**GOAL OF THE EXERCISE**
Set down the records once more, please, exactly and with the pictures left out.

**MATERIAL FOR THE TASK**

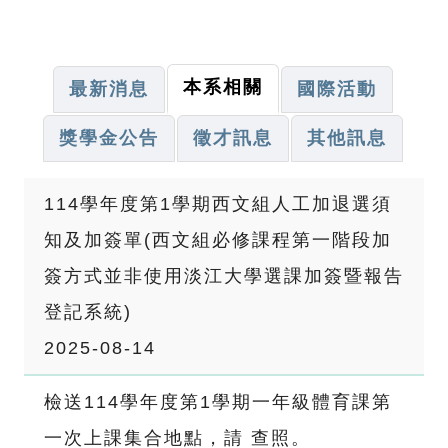
本系相關
最新消息
國際活動
獎學金公告
徵才訊息
其他訊息
114學年度第1學期西文組人工加退選須
知及加簽單(西文組必修課程第一階段加
簽方式並非使用淡江大學選課加簽暨報告
登記系統)
2025-08-14
檢送114學年度第1學期一年級體育課第
一次上課集合地點，請 查照。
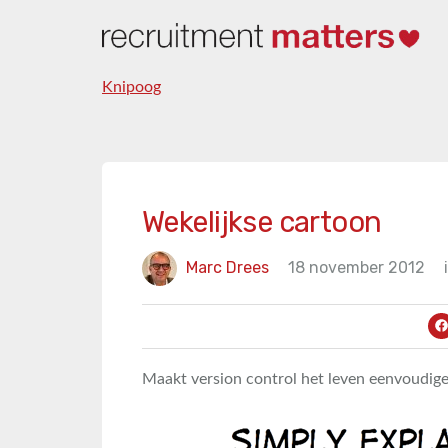
Knipoog
Wekelijkse cartoon
Marc Drees
18 november 2012
Maakt version control het leven eenvoudige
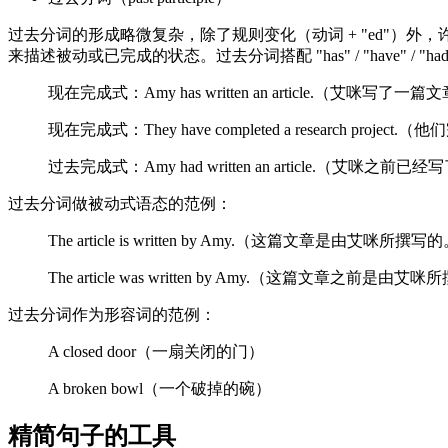
过去分词的形成略微复杂，除了规则变化（动词 + "ed"）外，
来描述被动或已完成的状态。过去分词搭配 "has" / "have" / 
现在完成式：Amy has written an article.（艾咪写了一
现在完成式：They have completed a research proj
过去完成式：Amy had written an article.（艾咪之
过去分词做被动式语态的范例：
The article is written by Amy.（这篇文章是由艾咪所撰写
The article was written by Amy.（这篇文章之前是由
过去分词作为形容词的范例：
A closed door（一扇关闭的门）
A broken bowl（一个破掉的碗）
精简句子的工具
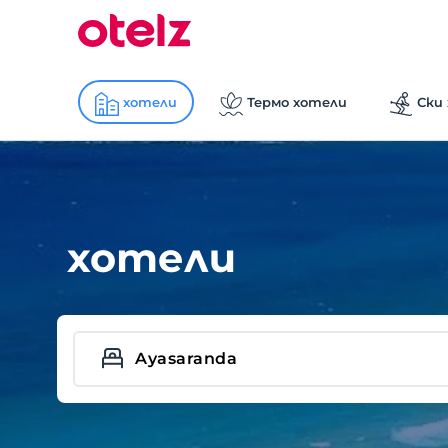
хотели
Термо хотели
Ски
хотели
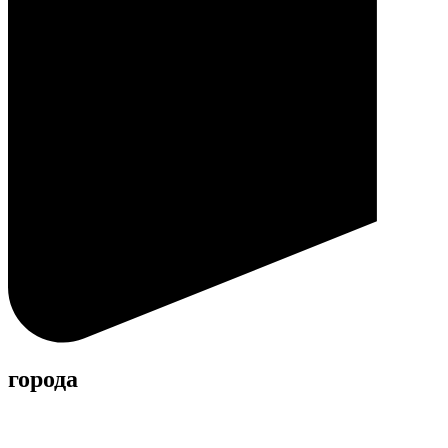
города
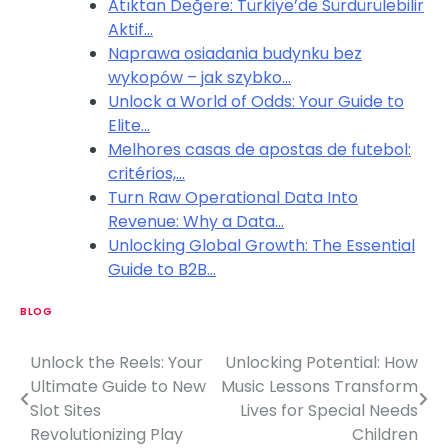
Atıktan Değere: Türkiye’de Sürdürülebilir
Aktif…
Naprawa osiadania budynku bez
wykopów – jak szybko…
Unlock a World of Odds: Your Guide to
Elite…
Melhores casas de apostas de futebol:
critérios,…
Turn Raw Operational Data Into
Revenue: Why a Data…
Unlocking Global Growth: The Essential
Guide to B2B…
BLOG
Unlock the Reels: Your
Unlocking Potential: How
P
Ultimate Guide to New
Music Lessons Transform
o
Slot Sites
Lives for Special Needs
Revolutionizing Play
Children
s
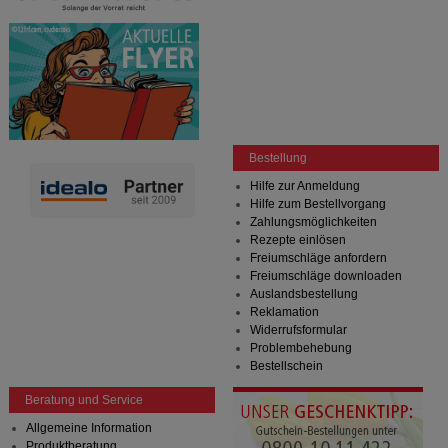
Bestellung
Hilfe zur Anmeldung
Hilfe zum Bestellvorgang
Zahlungsmöglichkeiten
Rezepte einlösen
Freiumschläge anfordern
Freiumschläge downloaden
Auslandsbestellung
Reklamation
Widerrufsformular
Problembehebung
Bestellschein
Beratung und Service
Allgemeine Information
Produktberatung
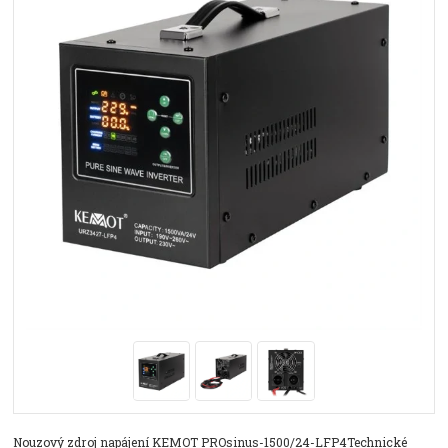
Nouzový zdroj napájení KEMOT PROsinus-1500/24-LFP4Technické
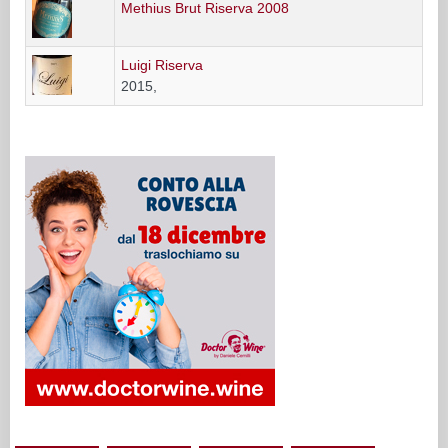
Methius Brut Riserva 2008
Luigi Riserva
2015,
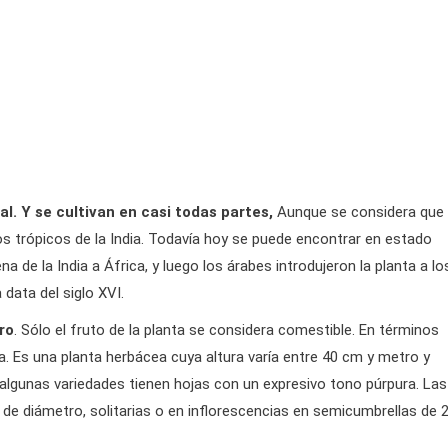
. Y se cultivan en casi todas partes,
Aunque se considera que 
los trópicos de la India. Todavía hoy se puede encontrar en estado
a de la India a África, y luego los árabes introdujeron la planta a lo
data del siglo XVI.
ro
. Sólo el fruto de la planta se considera comestible. En términos
a. Es una planta herbácea cuya altura varía entre 40 cm y metro y
 algunas variedades tienen hojas con un expresivo tono púrpura. Las
de diámetro, solitarias o en inflorescencias en semicumbrellas de 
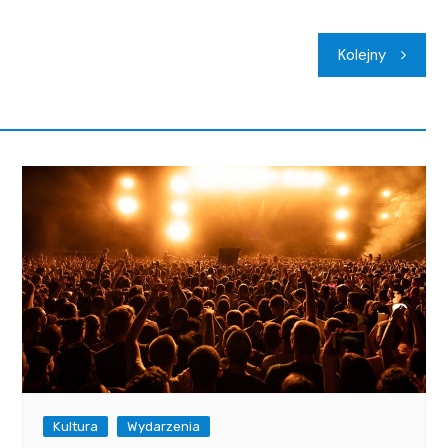
Kolejny
Kultura
Wydarzenia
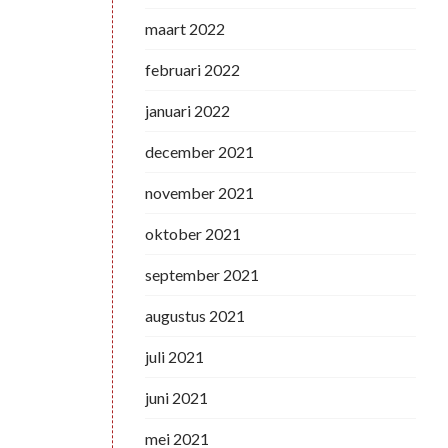
maart 2022
februari 2022
januari 2022
december 2021
november 2021
oktober 2021
september 2021
augustus 2021
juli 2021
juni 2021
mei 2021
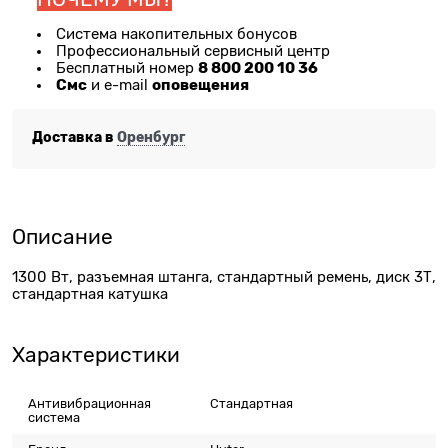
Система накопительных бонусов
Профессиональный сервисный центр
8 800 200 10 36
Бесплатный номер
Смс
оповещения
и e-mail
Доставка в
Оренбург
Описание
1300 Вт, разъемная штанга, стандартный ремень, диск 3Т,
стандартная катушка
Характеристики
Антивибрационная
Стандартная
система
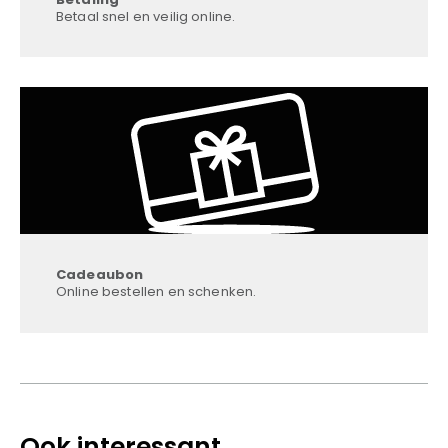
Betaal snel en veilig online.
Cadeaubon
Online bestellen en schenken.
Ook interessant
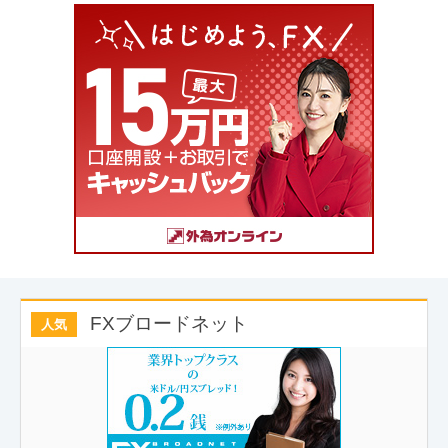
FXブロードネット
人気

**RESPONSE TO THE TASK**
本系相關
最新消息
國際活動
獎學金公告
徵才訊息
其他訊息
114學年度第1學期西文組人工加退選須
知及加簽單(西文組必修課程第一階段加
簽方式並非使用淡江大學選課加簽暨報告
登記系統)
2025-08-14
檢送114學年度第1學期一年級體育課第
一次上課集合地點，請 查照。
Knipoog
Wekelijkse cartoon
Marc Drees
18 november 2012
Maakt version control het leven eenvoudige
过去分词的形成略微复杂，除了规则变化（动词 + "ed"）外，
来描述被动或已完成的状态。过去分词搭配 "has" / "have" / 
现在完成式：Amy has written an article.（艾咪写了一
现在完成式：They have completed a research proj
过去完成式：Amy had written an article.（艾咪之
过去分词做被动式语态的范例：
The article is written by Amy.（这篇文章是由艾咪所撰写
The article was written by Amy.（这篇文章之前是由
过去分词作为形容词的范例：
A closed door（一扇关闭的门）
A broken bowl（一个破掉的碗）
精简句子的工具
хотели
Термо хотели
Ски
хотели
города
Atıktan Değere: Türkiye’de Sürdürülebilir
Aktif…
Naprawa osiadania budynku bez
wykopów – jak szybko…
Unlock a World of Odds: Your Guide to
Elite…
Melhores casas de apostas de futebol:
critérios,…
Turn Raw Operational Data Into
Revenue: Why a Data…
Unlocking Global Growth: The Essential
Guide to B2B…
BLOG
Unlock the Reels: Your
Unlocking Potential: How
P
Ultimate Guide to New
Music Lessons Transform
o
Slot Sites
Lives for Special Needs
Revolutionizing Play
Children
s
Bestellung
Hilfe zur Anmeldung
Hilfe zum Bestellvorgang
Zahlungsmöglichkeiten
Rezepte einlösen
Freiumschläge anfordern
Freiumschläge downloaden
Auslandsbestellung
Reklamation
Widerrufsformular
Problembehebung
Bestellschein
Beratung und Service
Allgemeine Information
Produktberatung
Nouzový zdroj napájení KEMOT PROsinus-1500/24-LFP4Technické
Methius Brut Riserva 2008
Luigi Riserva
2015,
. Y se cultivan en casi todas partes,
Aunque se considera que 
los trópicos de la India. Todavía hoy se puede encontrar en estado
a de la India a África, y luego los árabes introdujeron la planta a lo
data del siglo XVI.
ro
. Sólo el fruto de la planta se considera comestible. En términos
a. Es una planta herbácea cuya altura varía entre 40 cm y metro y
 algunas variedades tienen hojas con un expresivo tono púrpura. Las
de diámetro, solitarias o en inflorescencias en semicumbrellas de 
Kolejny
Kultura
Wydarzenia
maart 2022
februari 2022
januari 2022
december 2021
november 2021
oktober 2021
september 2021
augustus 2021
juli 2021
juni 2021
mei 2021
Система накопительных бонусов
Профессиональный сервисный центр
8 800 200 10 36
Бесплатный номер
Смс
оповещения
и e-mail
Доставка в
Оренбург
Описание
1300 Вт, разъемная штанга, стандартный ремень, диск 3Т,
стандартная катушка
Характеристики
Антивибрационная
Стандартная
система
Betaal snel en veilig online.
Cadeaubon
Online bestellen en schenken.
Ook interessant
FXブロードネット
人気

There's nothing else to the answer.